* _Directions_
Apart from the images, repeat the data below exactly as written.

* _Supplied material_
Start of Block

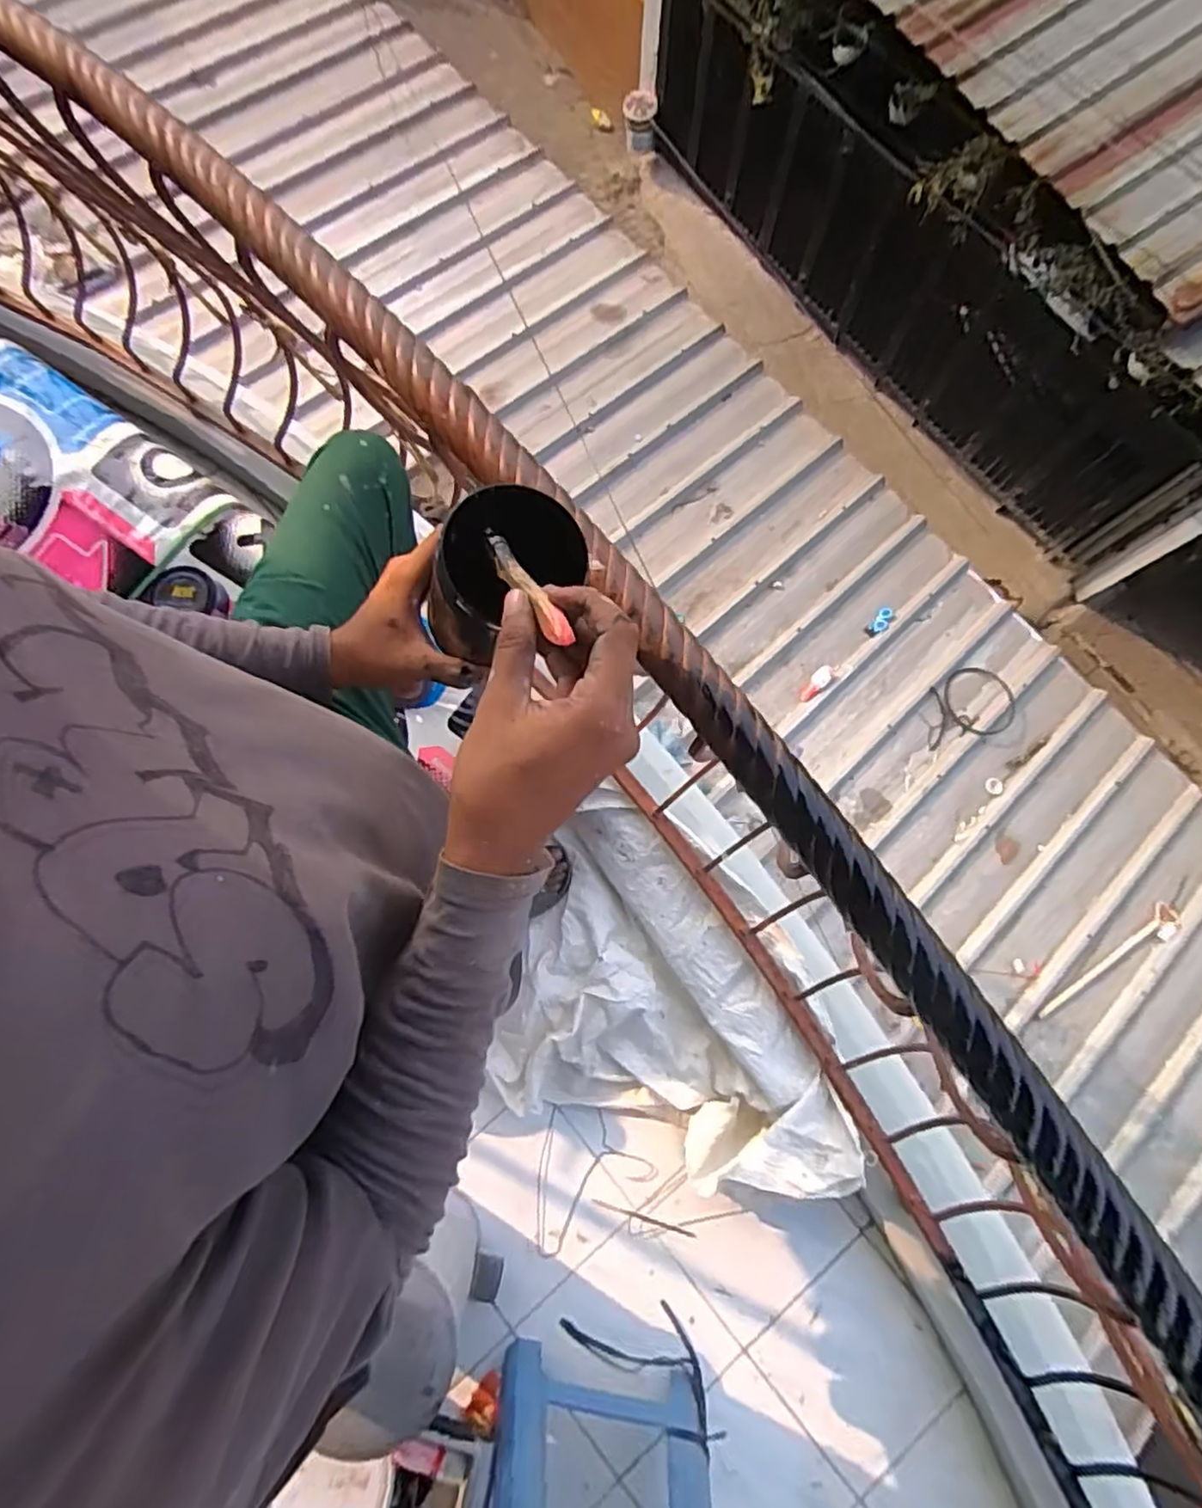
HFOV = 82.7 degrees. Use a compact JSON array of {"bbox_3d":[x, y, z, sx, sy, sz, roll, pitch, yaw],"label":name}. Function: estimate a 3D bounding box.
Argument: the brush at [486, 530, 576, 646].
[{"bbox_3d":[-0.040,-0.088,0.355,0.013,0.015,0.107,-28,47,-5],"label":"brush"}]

End of Block

* _Exercise result_
HFOV = 82.7 degrees. Use a compact JSON array of {"bbox_3d":[x, y, z, sx, sy, sz, roll, pitch, yaw],"label":name}. Function: estimate a 3D bounding box.
Argument: the brush at [486, 530, 576, 646].
[{"bbox_3d":[-0.040,-0.088,0.355,0.013,0.015,0.107,-28,47,-5],"label":"brush"}]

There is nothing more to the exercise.